Un caso che ha fatto molto discutere e acceso il dibattito anche all'interno dell'ambito medico è stato quello della dottoressa Malgorzata, ginecologa con alle spalle una lunga carriera. L'11 gennaio del 2008 il maggiore quotidiano polacco, Gazeta Wyborcza, porta a conoscenza dell'opinione pubblica l'arresto di un medico ginecologo nella cittadina di Zyrardow. Si tratta della dottoressa Margolzata, appunto, accusata di aver effettuato 26 aborti illegalmente. A denunciarla alla polizia è stata una sua paziente di 26 anni. Secondo quanto riportato nella denuncia, la ragazza, dopo aver scoperto di essere rimasta incinta, ha cercato in tutti i modi di trovare qualcuno che le praticasse l'aborto. Il padre del bambino l'aveva abbandonata e lei si trovava da sola e con altri due bambini malati da crescere con uno stipendio di 900 zloty al mese (circa 250 euro). Era disperata. Dopo una serie di rifiuti da parte di altri ginecologi, a cui aveva proposto di pagare il compenso di 2.500 zloty a rate, la donna si rivolge alla dottoressa Malgorzata, la quale le chiede il motivo di quella decisione e tenta di dissuaderla, senza riuscirci. La 26enne quel giorno paga solo 200 zloty. Il giorno dopo, però, sporge denuncia alla polizia. La ginecologa si dichiara colpevole. Tutte le altre donne a cui ha praticato l'aborto hanno testimoniato in suo favore, dicendo che prima di procedere la dottoressa aveva fatto di tutto per dissuaderle. «Sì sono colpevole - ha detto la ginecologa - ma l'ho fatto secondo la mia coscienza». «Ho praticato l'aborto solo in quei casi in cui la gravidanza rappresentava un alto rischio per la vita delle mie pazienti, o nel caso in cui esse erano in difficoltà economiche ed erano determinate a farlo». La dottoressa Malgozata ha chiesto volontariamente di essere condannata alla pena prevista dalla legge e al pagamento di 15.000 zloty.
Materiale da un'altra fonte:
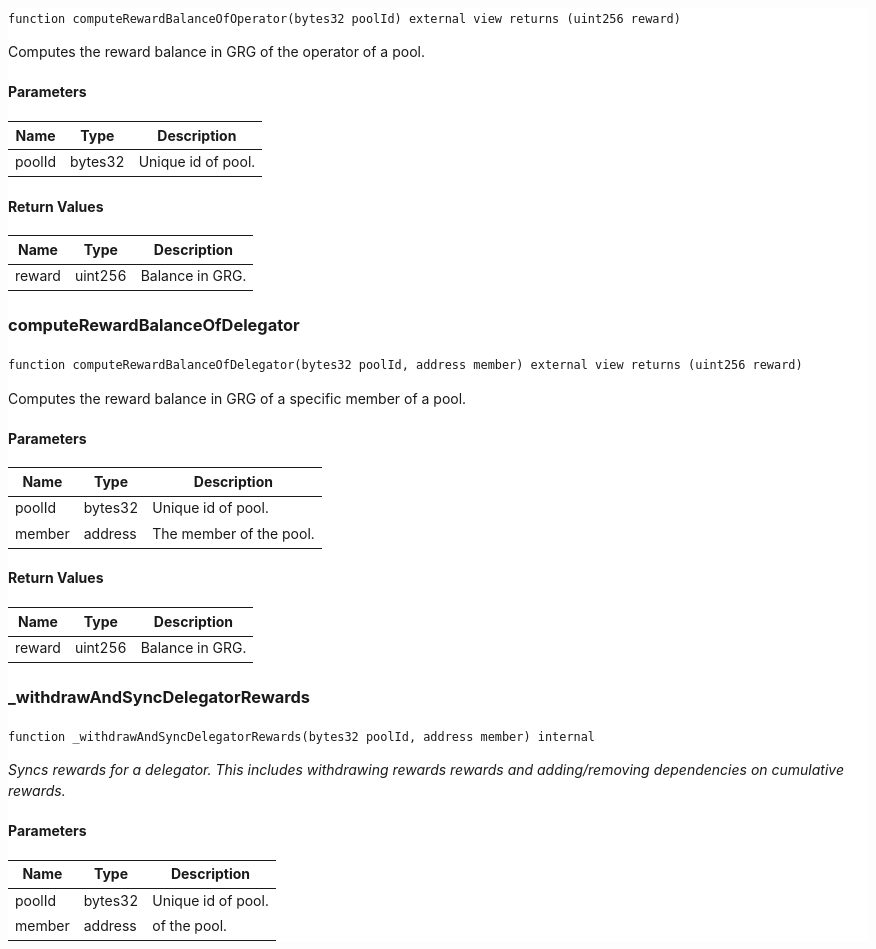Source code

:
 ```solidity
function computeRewardBalanceOfOperator(bytes32 poolId) external view returns (uint256 reward)
```

Computes the reward balance in GRG of the operator of a pool.

#### Parameters

| Name   | Type    | Description        |
| ------ | ------- | ------------------ |
| poolId | bytes32 | Unique id of pool. |

#### Return Values

| Name   | Type    | Description     |
| ------ | ------- | --------------- |
| reward | uint256 | Balance in GRG. |

### computeRewardBalanceOfDelegator

```solidity
function computeRewardBalanceOfDelegator(bytes32 poolId, address member) external view returns (uint256 reward)
```

Computes the reward balance in GRG of a specific member of a pool.

#### Parameters

| Name   | Type    | Description             |
| ------ | ------- | ----------------------- |
| poolId | bytes32 | Unique id of pool.      |
| member | address | The member of the pool. |

#### Return Values

| Name   | Type    | Description     |
| ------ | ------- | --------------- |
| reward | uint256 | Balance in GRG. |

### \_withdrawAndSyncDelegatorRewards

```solidity
function _withdrawAndSyncDelegatorRewards(bytes32 poolId, address member) internal
```

_Syncs rewards for a delegator. This includes withdrawing rewards rewards and adding/removing dependencies on cumulative rewards._

#### Parameters

| Name   | Type    | Description        |
| ------ | ------- | ------------------ |
| poolId | bytes32 | Unique id of pool. |
| member | address | of the pool.       |

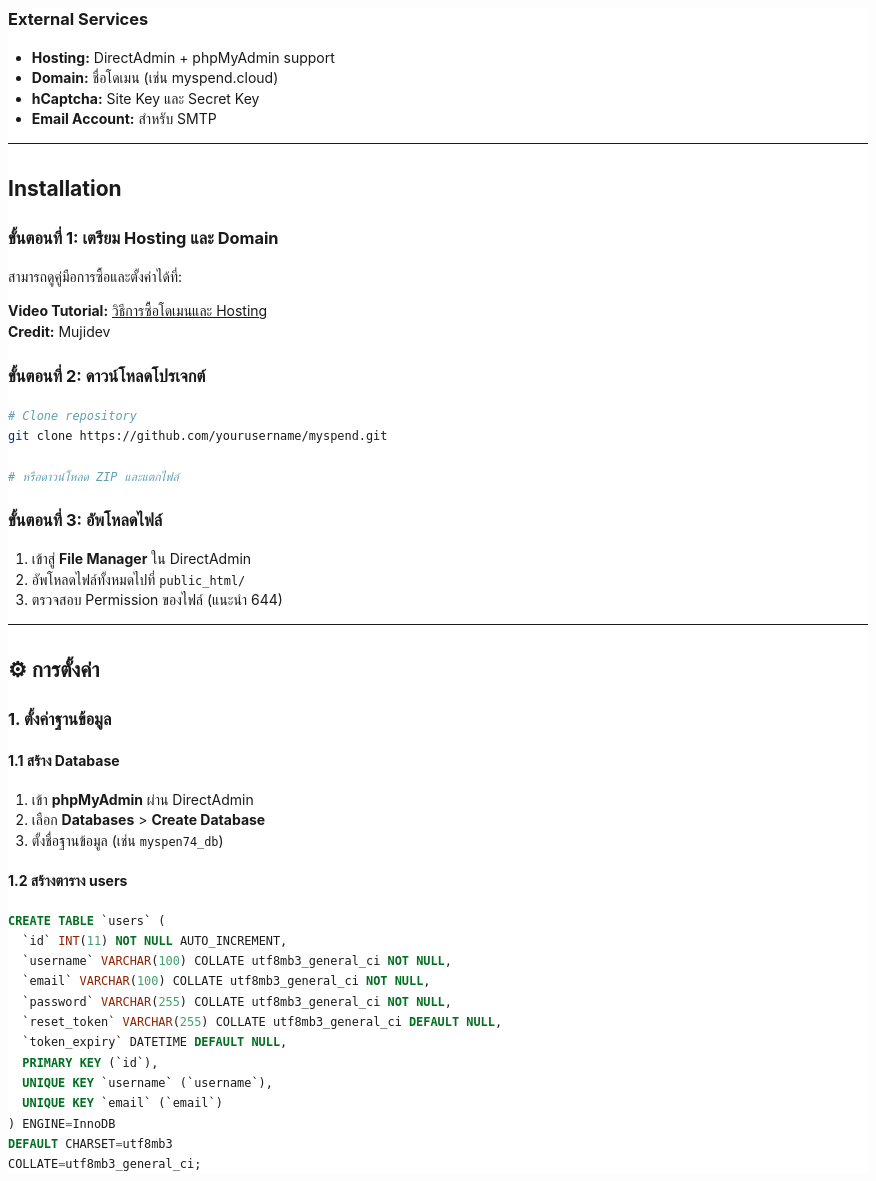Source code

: ### External Services
- **Hosting:** DirectAdmin + phpMyAdmin support
- **Domain:** ชื่อโดเมน (เช่น myspend.cloud)
- **hCaptcha:** Site Key และ Secret Key
- **Email Account:** สำหรับ SMTP

---

## Installation

### ขั้นตอนที่ 1: เตรียม Hosting และ Domain

สามารถดูคู่มือการซื้อและตั้งค่าได้ที่:

**Video Tutorial:** [วิธีการซื้อโดเมนและ Hosting](https://youtu.be/PrhfkUXv0ys?si=rJNeIm_60POJtNpK)  
**Credit:** Mujidev

### ขั้นตอนที่ 2: ดาวน์โหลดโปรเจกต์

```bash
# Clone repository
git clone https://github.com/yourusername/myspend.git

# หรือดาวน์โหลด ZIP และแตกไฟล์
```

### ขั้นตอนที่ 3: อัพโหลดไฟล์

1. เข้าสู่ **File Manager** ใน DirectAdmin
2. อัพโหลดไฟล์ทั้งหมดไปที่ `public_html/`
3. ตรวจสอบ Permission ของไฟล์ (แนะนำ 644)

---

## ⚙️ การตั้งค่า

### 1. ตั้งค่าฐานข้อมูล

#### 1.1 สร้าง Database

1. เข้า **phpMyAdmin** ผ่าน DirectAdmin
2. เลือก **Databases** > **Create Database**
3. ตั้งชื่อฐานข้อมูล (เช่น `myspen74_db`)

#### 1.2 สร้างตาราง users

```sql
CREATE TABLE `users` (
  `id` INT(11) NOT NULL AUTO_INCREMENT,
  `username` VARCHAR(100) COLLATE utf8mb3_general_ci NOT NULL,
  `email` VARCHAR(100) COLLATE utf8mb3_general_ci NOT NULL,
  `password` VARCHAR(255) COLLATE utf8mb3_general_ci NOT NULL,
  `reset_token` VARCHAR(255) COLLATE utf8mb3_general_ci DEFAULT NULL,
  `token_expiry` DATETIME DEFAULT NULL,
  PRIMARY KEY (`id`),
  UNIQUE KEY `username` (`username`),
  UNIQUE KEY `email` (`email`)
) ENGINE=InnoDB 
DEFAULT CHARSET=utf8mb3 
COLLATE=utf8mb3_general_ci;
```
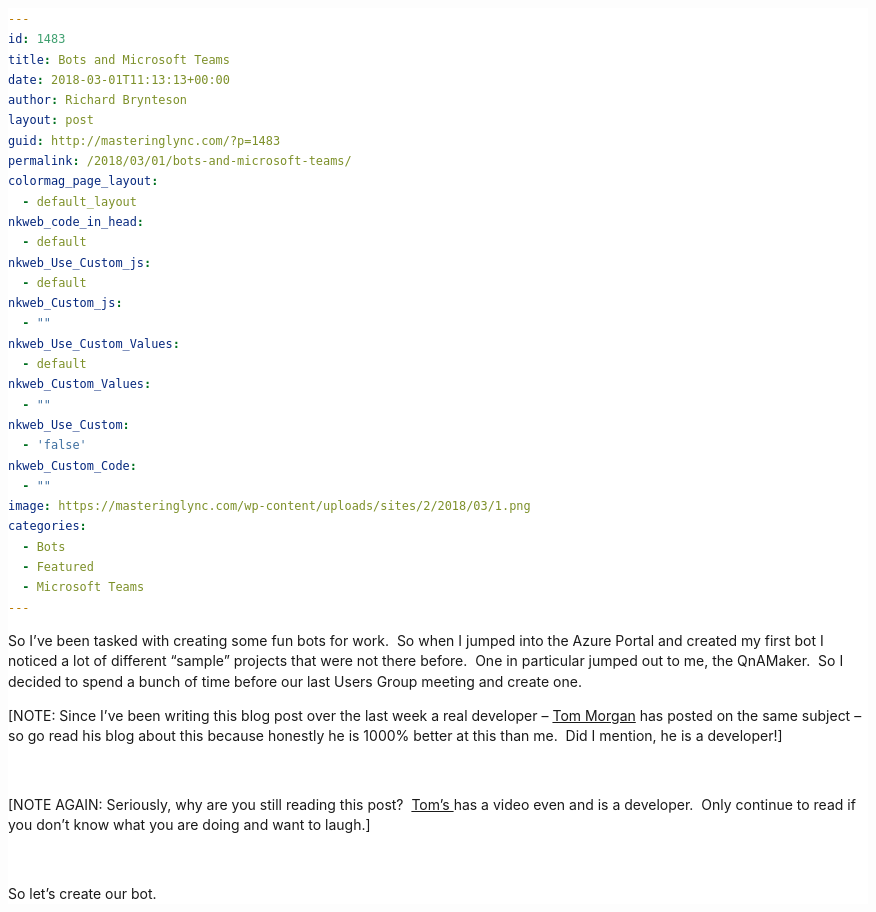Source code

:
 ```yaml
---
id: 1483
title: Bots and Microsoft Teams
date: 2018-03-01T11:13:13+00:00
author: Richard Brynteson
layout: post
guid: http://masteringlync.com/?p=1483
permalink: /2018/03/01/bots-and-microsoft-teams/
colormag_page_layout:
  - default_layout
nkweb_code_in_head:
  - default
nkweb_Use_Custom_js:
  - default
nkweb_Custom_js:
  - ""
nkweb_Use_Custom_Values:
  - default
nkweb_Custom_Values:
  - ""
nkweb_Use_Custom:
  - 'false'
nkweb_Custom_Code:
  - ""
image: https://masteringlync.com/wp-content/uploads/sites/2/2018/03/1.png
categories:
  - Bots
  - Featured
  - Microsoft Teams
---
```

So I&#8217;ve been tasked with creating some fun bots for work.  So when I jumped into the Azure Portal and created my first bot I noticed a lot of different &#8220;sample&#8221; projects that were not there before.  One in particular jumped out to me, the QnAMaker.  So I decided to spend a bunch of time before our last Users Group meeting and create one.

[NOTE: Since I&#8217;ve been writing this blog post over the last week a real developer &#8211; <a href="https://blog.thoughtstuff.co.uk/2018/03/building-an-faq-bot-using-azure-and-qnamaker-without-writing-any-code-part-1/" target="_blank" rel="noopener">Tom Morgan</a> has posted on the same subject &#8211; so go read his blog about this because honestly he is 1000% better at this than me.  Did I mention, he is a developer!]

&nbsp;

[NOTE AGAIN: Seriously, why are you still reading this post?  <a href="https://blog.thoughtstuff.co.uk/2018/03/building-an-faq-bot-using-azure-and-qnamaker-without-writing-any-code-part-1/" target="_blank" rel="noopener">Tom&#8217;s </a>has a video even and is a developer.  Only continue to read if you don&#8217;t know what you are doing and want to laugh.]

&nbsp;

So let&#8217;s create our bot.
Quanto alla politica, in Polonia non si muove foglia sull'argomento a meno che non sia la Chiesa a parlarne. Nessuno dei partiti dell'arco costituzionale vuole prendere una posizione contraria nei confronti della legge attuale. Una sudditanza che schiaccia l'autonomia della politica dalla religione e costringe le donne all'umiliazione e alla gogna sociale. Quando, se e come cambieranno le cose da queste parti, per adesso non è dato saperlo. L'associazione che più di tutte si sta battendo per i diritti delle donne in Polonia e il cambiamento della «legge per la protezione dell'embrione umano» è la Federazione Polacca per le Donne. Sono molte le battaglie portate avanti, ma quella più importante da combattere è contro l'indifferenza.